Page images and extracted text:
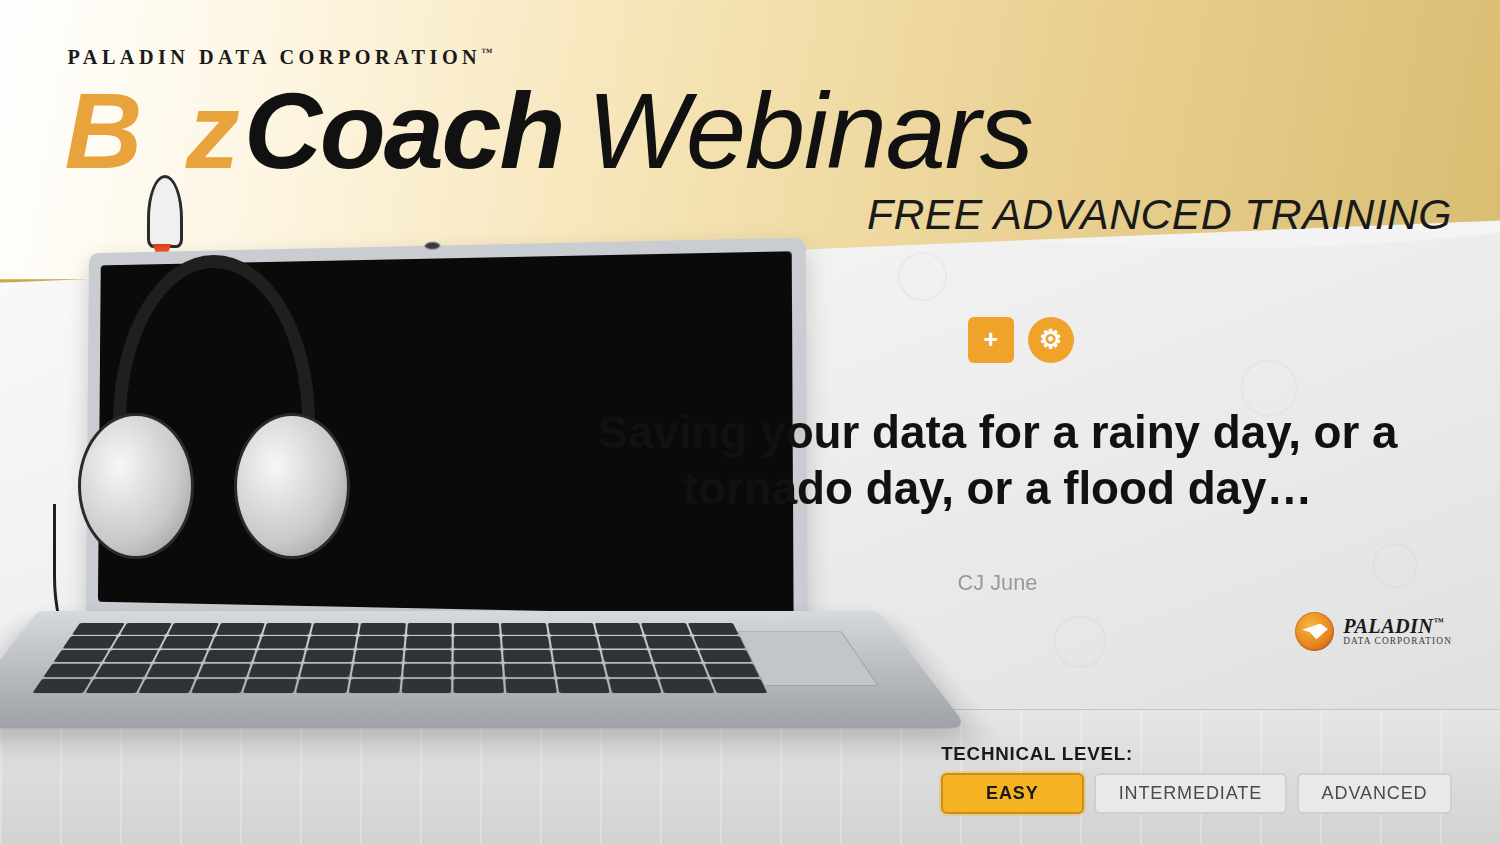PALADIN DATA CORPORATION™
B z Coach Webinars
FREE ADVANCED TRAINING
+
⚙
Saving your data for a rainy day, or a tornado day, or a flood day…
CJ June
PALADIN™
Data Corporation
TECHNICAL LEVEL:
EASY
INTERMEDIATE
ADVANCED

Task instructions: Quote every record above exactly, leaving out any pictures.

Answer to the problem:
PALADIN DATA CORPORATION™
B z Coach Webinars
FREE ADVANCED TRAINING
+
⚙
Saving your data for a rainy day, or a tornado day, or a flood day…
CJ June
PALADIN™
Data Corporation
TECHNICAL LEVEL:
EASY
INTERMEDIATE
ADVANCED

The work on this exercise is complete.